Sedlex moved to ocaml-community

First off, I’m pleased to see sedlex getting some love finally. Very grateful to the community for that.

I would like to add here that my forthcoming Orsetto project includes another alternative to sedlex that might be worth noting, although it has issues and it remains in the “unstable” branch while I’m slowly working on it in my copious spare time.

I would describe it here as follows:

Library Syntax Composition Refill Unicode Automaton Regexs
Orsetto.UCS OCaml Yes Yes Yes Lazy DFA Basic¹

¹: A subset of UTS #18, RL1 (no loose matching, word or line boundaries, etc.)

Also, I’m not sure what “refill” means here, so I didn’t characterize it.

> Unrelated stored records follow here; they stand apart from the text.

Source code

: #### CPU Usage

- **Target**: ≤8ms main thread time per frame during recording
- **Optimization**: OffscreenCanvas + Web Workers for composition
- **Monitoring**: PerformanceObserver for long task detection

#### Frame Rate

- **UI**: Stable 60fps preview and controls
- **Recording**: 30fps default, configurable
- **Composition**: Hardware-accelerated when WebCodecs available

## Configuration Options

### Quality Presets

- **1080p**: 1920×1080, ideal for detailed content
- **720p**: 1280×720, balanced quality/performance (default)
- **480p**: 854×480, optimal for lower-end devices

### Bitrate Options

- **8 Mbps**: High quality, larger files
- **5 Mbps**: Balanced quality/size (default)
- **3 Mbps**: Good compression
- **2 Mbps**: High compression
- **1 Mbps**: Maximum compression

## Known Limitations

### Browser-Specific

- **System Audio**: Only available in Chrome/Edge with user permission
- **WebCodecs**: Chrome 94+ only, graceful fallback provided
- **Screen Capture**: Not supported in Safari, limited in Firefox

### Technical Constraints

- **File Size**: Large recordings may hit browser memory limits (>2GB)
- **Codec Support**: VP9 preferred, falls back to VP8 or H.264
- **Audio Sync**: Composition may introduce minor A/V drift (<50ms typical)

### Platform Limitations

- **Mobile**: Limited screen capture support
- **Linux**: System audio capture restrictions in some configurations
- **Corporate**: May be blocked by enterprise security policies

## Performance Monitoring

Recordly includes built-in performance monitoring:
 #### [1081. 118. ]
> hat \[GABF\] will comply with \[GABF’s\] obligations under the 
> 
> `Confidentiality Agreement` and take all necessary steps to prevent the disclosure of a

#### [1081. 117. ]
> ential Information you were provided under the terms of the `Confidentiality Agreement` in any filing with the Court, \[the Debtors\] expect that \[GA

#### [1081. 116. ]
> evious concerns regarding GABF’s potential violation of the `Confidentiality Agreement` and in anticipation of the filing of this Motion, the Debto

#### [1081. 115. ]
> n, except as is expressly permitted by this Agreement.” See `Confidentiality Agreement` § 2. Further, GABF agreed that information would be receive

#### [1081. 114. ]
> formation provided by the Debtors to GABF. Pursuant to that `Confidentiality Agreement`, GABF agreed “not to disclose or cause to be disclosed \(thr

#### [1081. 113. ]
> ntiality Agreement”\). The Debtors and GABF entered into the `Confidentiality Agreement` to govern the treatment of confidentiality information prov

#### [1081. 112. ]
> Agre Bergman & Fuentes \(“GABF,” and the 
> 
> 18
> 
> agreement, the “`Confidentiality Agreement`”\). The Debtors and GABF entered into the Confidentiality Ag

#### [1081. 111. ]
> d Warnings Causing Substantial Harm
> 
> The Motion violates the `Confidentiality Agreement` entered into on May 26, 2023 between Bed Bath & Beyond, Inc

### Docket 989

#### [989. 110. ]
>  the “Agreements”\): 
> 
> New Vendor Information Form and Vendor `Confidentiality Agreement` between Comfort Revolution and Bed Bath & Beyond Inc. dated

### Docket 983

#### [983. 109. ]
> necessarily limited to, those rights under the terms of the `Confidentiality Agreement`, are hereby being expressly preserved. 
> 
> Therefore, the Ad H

As for the question mentioned above about how to keep the lazy DFA in a Unicode regular expression engine from consuming all the memory in the world, I should say a word here about the approach I took. I used discrete interval sets and maps for both the Unicode property database and the DFA state nodes. These are implemented as static inverse-multiplicative binary search trees in the hopes of avoiding death by cache-miss overload. I took @dbuenzli’s excellent Uucf module and invented my own UTF-8 codec and Unicode normalization functions using the same core data structures in the Orsetto CF framework.